» Task to complete
Retype every line of the entries below, keeping each word, capital letter and punctuation mark the same.

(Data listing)
-- -- --
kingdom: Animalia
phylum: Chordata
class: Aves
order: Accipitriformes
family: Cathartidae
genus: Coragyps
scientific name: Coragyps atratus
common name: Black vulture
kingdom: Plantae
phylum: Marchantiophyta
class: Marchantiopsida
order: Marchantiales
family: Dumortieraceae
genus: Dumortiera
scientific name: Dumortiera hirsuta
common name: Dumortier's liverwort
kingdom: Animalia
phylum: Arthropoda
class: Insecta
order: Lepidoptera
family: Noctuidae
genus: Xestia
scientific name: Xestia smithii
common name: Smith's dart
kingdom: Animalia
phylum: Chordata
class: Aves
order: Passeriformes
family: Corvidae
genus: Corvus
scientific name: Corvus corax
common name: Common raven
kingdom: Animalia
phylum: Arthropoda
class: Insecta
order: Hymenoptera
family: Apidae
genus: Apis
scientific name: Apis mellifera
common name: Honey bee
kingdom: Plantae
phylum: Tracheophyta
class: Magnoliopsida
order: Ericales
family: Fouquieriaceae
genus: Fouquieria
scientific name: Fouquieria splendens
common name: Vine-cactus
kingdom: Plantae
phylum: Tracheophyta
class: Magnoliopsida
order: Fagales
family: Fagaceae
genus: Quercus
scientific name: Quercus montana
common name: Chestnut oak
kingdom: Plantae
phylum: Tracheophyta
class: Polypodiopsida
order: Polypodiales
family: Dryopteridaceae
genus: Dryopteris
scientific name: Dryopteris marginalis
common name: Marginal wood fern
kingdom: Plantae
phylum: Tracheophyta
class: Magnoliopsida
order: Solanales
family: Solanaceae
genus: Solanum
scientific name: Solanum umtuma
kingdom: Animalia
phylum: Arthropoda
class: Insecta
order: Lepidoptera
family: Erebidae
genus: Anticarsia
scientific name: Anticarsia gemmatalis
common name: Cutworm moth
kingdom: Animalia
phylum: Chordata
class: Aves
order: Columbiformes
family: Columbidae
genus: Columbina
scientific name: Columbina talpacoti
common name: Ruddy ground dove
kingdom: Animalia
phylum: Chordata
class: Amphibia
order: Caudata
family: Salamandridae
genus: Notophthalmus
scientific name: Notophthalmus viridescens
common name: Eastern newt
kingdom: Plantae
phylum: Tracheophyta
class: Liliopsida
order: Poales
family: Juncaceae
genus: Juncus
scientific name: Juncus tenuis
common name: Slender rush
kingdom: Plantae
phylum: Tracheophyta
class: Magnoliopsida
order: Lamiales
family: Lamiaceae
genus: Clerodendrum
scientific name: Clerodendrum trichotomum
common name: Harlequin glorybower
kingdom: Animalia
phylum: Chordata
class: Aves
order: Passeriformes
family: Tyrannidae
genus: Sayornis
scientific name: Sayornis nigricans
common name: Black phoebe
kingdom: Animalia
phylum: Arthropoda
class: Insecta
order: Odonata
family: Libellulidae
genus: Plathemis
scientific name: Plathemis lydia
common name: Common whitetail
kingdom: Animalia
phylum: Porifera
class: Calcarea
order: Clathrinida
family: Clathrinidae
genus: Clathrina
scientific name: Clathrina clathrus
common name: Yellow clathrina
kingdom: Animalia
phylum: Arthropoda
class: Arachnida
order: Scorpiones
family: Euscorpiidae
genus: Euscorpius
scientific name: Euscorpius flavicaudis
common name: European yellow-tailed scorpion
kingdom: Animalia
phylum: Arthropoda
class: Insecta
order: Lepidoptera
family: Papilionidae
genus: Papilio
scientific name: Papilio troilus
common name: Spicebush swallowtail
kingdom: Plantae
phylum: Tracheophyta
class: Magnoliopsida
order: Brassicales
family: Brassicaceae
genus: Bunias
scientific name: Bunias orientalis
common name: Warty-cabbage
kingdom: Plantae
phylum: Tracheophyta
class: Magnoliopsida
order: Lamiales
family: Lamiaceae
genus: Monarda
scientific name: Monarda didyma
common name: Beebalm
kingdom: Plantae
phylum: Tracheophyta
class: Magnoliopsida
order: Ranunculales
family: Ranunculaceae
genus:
-- -- --
» Task solution
kingdom: Animalia
phylum: Chordata
class: Aves
order: Accipitriformes
family: Cathartidae
genus: Coragyps
scientific name: Coragyps atratus
common name: Black vulture
kingdom: Plantae
phylum: Marchantiophyta
class: Marchantiopsida
order: Marchantiales
family: Dumortieraceae
genus: Dumortiera
scientific name: Dumortiera hirsuta
common name: Dumortier's liverwort
kingdom: Animalia
phylum: Arthropoda
class: Insecta
order: Lepidoptera
family: Noctuidae
genus: Xestia
scientific name: Xestia smithii
common name: Smith's dart
kingdom: Animalia
phylum: Chordata
class: Aves
order: Passeriformes
family: Corvidae
genus: Corvus
scientific name: Corvus corax
common name: Common raven
kingdom: Animalia
phylum: Arthropoda
class: Insecta
order: Hymenoptera
family: Apidae
genus: Apis
scientific name: Apis mellifera
common name: Honey bee
kingdom: Plantae
phylum: Tracheophyta
class: Magnoliopsida
order: Ericales
family: Fouquieriaceae
genus: Fouquieria
scientific name: Fouquieria splendens
common name: Vine-cactus
kingdom: Plantae
phylum: Tracheophyta
class: Magnoliopsida
order: Fagales
family: Fagaceae
genus: Quercus
scientific name: Quercus montana
common name: Chestnut oak
kingdom: Plantae
phylum: Tracheophyta
class: Polypodiopsida
order: Polypodiales
family: Dryopteridaceae
genus: Dryopteris
scientific name: Dryopteris marginalis
common name: Marginal wood fern
kingdom: Plantae
phylum: Tracheophyta
class: Magnoliopsida
order: Solanales
family: Solanaceae
genus: Solanum
scientific name: Solanum umtuma
kingdom: Animalia
phylum: Arthropoda
class: Insecta
order: Lepidoptera
family: Erebidae
genus: Anticarsia
scientific name: Anticarsia gemmatalis
common name: Cutworm moth
kingdom: Animalia
phylum: Chordata
class: Aves
order: Columbiformes
family: Columbidae
genus: Columbina
scientific name: Columbina talpacoti
common name: Ruddy ground dove
kingdom: Animalia
phylum: Chordata
class: Amphibia
order: Caudata
family: Salamandridae
genus: Notophthalmus
scientific name: Notophthalmus viridescens
common name: Eastern newt
kingdom: Plantae
phylum: Tracheophyta
class: Liliopsida
order: Poales
family: Juncaceae
genus: Juncus
scientific name: Juncus tenuis
common name: Slender rush
kingdom: Plantae
phylum: Tracheophyta
class: Magnoliopsida
order: Lamiales
family: Lamiaceae
genus: Clerodendrum
scientific name: Clerodendrum trichotomum
common name: Harlequin glorybower
kingdom: Animalia
phylum: Chordata
class: Aves
order: Passeriformes
family: Tyrannidae
genus: Sayornis
scientific name: Sayornis nigricans
common name: Black phoebe
kingdom: Animalia
phylum: Arthropoda
class: Insecta
order: Odonata
family: Libellulidae
genus: Plathemis
scientific name: Plathemis lydia
common name: Common whitetail
kingdom: Animalia
phylum: Porifera
class: Calcarea
order: Clathrinida
family: Clathrinidae
genus: Clathrina
scientific name: Clathrina clathrus
common name: Yellow clathrina
kingdom: Animalia
phylum: Arthropoda
class: Arachnida
order: Scorpiones
family: Euscorpiidae
genus: Euscorpius
scientific name: Euscorpius flavicaudis
common name: European yellow-tailed scorpion
kingdom: Animalia
phylum: Arthropoda
class: Insecta
order: Lepidoptera
family: Papilionidae
genus: Papilio
scientific name: Papilio troilus
common name: Spicebush swallowtail
kingdom: Plantae
phylum: Tracheophyta
class: Magnoliopsida
order: Brassicales
family: Brassicaceae
genus: Bunias
scientific name: Bunias orientalis
common name: Warty-cabbage
kingdom: Plantae
phylum: Tracheophyta
class: Magnoliopsida
order: Lamiales
family: Lamiaceae
genus: Monarda
scientific name: Monarda didyma
common name: Beebalm
kingdom: Plantae
phylum: Tracheophyta
class: Magnoliopsida
order: Ranunculales
family: Ranunculaceae
genus:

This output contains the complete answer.